StatAlign is an extendable software package for Bayesian analysis of protein, DNA and RNA sequences. Multiple alignments, phylogenetic trees and evolutionary parameters are co-estimated in a Markov Chain Monte Carlo framework, yielding posterior distributions for quantities such as tree topologies, branch lengths, alignments, and indel rates.

Traditional methods conduct phylogenetic analysis on a single, fixed alignment, which can lead to strong biases in the inferred trees. In contrast, the joint estimation approach accounts for the interdependence between the various parameters.

The models behind the analysis permit the comparison of evolutionarily distant sequences: the TKF92 insertion-deletion model can be coupled to a variety of different substitution models. A broad range of models for nucleotide and amino acid data is included in the package and the plug-in management system ensures that new models can be easily added.

Since joint sampling of alignments and trees is more computationally intensive than analysis with a single alignment, StatAlign does require significantly more runtime than tree-only MCMC analyses, and is best suited to the analysis of small to medium datasets (10-30 sequences). We are currently working on software developments that will extend this range of applicability.

Usage

StatAlign is written in Java and thus requires no installation, but you must have Java 6 or newer on your system. If you do not have such a Java framework, please download the most recent one from http://www.java.com/getjava

Once you have Java, extract the StatAlign zip archive, and double-click the StatAlign.jar file. This will launch the graphical interface where sequences to analyse can be easily loaded from the menus -- see the Help page for more information.

Alternatively, StatAlign can also be run from the command line, which is recommended for longer analyses and batch jobs. To print the list of command line options, use the following command:

  java -jar StatAlign.jar -help

An example command line setup:

  java -Xmx512m -jar StatAlign.jar -ot=Fasta -mcmc=10k,100k,1k seqs.fasta

The -Xmx512m option is a standard JVM argument that sets the memory limit of the program at 512 MiBs. This is our recommended minimum, and increase it as necessary for large inputs. The -ot options selects the output alignment format, -mcmc sets MCMC parameters such as the number of burn-in steps and the number of samples, see the user documentation in the Help menu and on-line for tips on how to set these values. The input file must contain the sequences to align in Fasta format.

Installation from source

To compile (and package) StatAlign from source, you will need to install Gradle (see http://www.gradle.com/installation).
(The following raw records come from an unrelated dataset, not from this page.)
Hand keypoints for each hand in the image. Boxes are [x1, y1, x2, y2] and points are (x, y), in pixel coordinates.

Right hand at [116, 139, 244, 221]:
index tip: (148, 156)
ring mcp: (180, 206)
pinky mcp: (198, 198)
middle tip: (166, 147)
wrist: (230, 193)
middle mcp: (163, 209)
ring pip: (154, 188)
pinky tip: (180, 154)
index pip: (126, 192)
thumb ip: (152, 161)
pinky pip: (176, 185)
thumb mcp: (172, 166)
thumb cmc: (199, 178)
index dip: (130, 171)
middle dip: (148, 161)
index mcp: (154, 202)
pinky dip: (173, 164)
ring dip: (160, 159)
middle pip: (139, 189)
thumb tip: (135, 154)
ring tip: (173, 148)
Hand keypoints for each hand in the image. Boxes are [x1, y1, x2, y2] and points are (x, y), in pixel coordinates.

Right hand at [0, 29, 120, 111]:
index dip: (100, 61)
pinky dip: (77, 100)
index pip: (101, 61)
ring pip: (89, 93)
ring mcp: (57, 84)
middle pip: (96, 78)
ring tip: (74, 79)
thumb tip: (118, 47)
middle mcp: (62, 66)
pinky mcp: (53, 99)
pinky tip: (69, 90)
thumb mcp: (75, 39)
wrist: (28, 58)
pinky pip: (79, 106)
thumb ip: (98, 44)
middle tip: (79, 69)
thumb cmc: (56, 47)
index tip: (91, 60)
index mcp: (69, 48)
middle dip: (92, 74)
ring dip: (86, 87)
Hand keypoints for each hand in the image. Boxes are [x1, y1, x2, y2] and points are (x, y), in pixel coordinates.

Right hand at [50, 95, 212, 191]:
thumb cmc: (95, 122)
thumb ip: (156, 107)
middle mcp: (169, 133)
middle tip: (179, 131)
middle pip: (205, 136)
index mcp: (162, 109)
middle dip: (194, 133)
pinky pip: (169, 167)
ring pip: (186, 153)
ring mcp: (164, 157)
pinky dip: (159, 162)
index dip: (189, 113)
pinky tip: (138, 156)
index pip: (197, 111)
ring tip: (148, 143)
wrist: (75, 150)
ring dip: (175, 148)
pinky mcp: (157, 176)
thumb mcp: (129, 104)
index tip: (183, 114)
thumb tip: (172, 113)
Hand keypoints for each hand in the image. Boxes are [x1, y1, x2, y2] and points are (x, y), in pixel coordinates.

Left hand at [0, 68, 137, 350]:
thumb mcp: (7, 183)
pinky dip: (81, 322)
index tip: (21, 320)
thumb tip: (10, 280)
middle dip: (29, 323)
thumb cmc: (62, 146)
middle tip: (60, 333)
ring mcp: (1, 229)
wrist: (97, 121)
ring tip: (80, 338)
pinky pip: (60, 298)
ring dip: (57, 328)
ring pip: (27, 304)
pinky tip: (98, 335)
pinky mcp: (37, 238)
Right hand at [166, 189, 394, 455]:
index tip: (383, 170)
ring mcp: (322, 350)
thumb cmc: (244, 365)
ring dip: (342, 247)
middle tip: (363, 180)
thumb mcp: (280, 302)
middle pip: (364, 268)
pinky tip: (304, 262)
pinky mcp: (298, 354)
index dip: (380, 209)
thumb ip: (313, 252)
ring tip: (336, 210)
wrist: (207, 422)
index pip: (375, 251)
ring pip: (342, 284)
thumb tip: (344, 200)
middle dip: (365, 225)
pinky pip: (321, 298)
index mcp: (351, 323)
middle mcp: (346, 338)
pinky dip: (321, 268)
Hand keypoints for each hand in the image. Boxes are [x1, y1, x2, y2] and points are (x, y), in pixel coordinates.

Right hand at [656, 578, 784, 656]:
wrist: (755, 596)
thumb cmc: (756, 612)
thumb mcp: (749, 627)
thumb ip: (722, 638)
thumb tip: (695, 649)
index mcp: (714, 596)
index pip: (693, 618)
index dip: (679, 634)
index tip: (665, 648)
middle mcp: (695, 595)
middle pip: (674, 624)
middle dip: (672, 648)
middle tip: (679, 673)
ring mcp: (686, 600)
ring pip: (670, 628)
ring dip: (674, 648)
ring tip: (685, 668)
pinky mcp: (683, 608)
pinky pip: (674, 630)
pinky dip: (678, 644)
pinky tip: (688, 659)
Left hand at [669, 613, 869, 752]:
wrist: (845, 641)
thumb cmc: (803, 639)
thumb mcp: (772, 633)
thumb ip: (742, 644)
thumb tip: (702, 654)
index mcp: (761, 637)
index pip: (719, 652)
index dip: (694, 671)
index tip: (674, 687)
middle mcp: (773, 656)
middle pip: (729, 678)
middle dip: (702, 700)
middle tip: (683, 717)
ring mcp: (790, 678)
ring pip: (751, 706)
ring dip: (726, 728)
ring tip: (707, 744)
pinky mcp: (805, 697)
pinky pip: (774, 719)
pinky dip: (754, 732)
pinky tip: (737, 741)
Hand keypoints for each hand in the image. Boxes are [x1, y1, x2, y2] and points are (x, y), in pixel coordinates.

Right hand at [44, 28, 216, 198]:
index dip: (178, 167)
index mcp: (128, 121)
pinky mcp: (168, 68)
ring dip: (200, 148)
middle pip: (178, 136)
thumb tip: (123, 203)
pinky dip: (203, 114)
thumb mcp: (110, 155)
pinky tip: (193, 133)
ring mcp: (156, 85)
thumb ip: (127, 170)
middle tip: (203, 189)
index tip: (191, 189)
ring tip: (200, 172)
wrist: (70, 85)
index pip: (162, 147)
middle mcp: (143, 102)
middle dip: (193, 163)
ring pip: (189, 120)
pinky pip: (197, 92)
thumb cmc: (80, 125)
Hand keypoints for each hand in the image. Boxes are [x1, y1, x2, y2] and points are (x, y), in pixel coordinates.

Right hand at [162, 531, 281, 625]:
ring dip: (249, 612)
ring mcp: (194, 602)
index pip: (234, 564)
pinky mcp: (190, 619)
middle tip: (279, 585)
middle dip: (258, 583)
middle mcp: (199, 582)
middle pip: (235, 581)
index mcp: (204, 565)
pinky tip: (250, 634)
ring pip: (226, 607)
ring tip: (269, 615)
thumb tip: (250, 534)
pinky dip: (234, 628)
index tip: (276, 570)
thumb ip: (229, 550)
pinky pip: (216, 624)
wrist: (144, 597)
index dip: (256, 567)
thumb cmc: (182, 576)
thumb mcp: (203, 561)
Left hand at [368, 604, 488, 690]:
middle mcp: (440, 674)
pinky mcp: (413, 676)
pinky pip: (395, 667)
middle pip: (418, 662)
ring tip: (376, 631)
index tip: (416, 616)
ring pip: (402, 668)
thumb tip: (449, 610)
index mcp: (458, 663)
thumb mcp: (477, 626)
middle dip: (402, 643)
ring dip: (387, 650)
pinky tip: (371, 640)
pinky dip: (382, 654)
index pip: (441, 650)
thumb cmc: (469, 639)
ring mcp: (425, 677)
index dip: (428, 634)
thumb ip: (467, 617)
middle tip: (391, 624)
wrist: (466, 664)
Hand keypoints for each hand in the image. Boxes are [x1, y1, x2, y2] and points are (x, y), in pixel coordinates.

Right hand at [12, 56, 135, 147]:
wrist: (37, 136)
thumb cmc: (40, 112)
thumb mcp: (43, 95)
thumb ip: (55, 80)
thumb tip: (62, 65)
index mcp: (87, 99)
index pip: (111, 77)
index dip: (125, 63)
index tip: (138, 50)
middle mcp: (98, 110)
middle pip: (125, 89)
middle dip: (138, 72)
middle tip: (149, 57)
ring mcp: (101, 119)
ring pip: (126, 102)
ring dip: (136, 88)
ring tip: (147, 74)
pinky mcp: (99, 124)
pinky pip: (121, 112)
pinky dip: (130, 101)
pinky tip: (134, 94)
  1. Install StatAlign in the directory ./build/install/StatAlign:
  gradle clean installDist

The file StatAlign.jar created in the installation directory can be run via

  java -jar StatAlign.jar

This JAR file can be run from any location, as it contains all the necessary libraries for running the single-threaded version of StatAlign.

The parallel version can be run using the wrapper script, StatAlignParallel, which must be located in the installation directory in order to work properly.

  1. [Optional] Create a zip archive containing the newly compiled distribution (consisting of the JAR file plus example data, scripts, and documentation files), located at build/distributions/StatAlign-X.X.zip:
  gradle distZip

License

StatAlign is distributed under the GNU General Public License Version 3. A copy of the license is found in LICENSE.txt.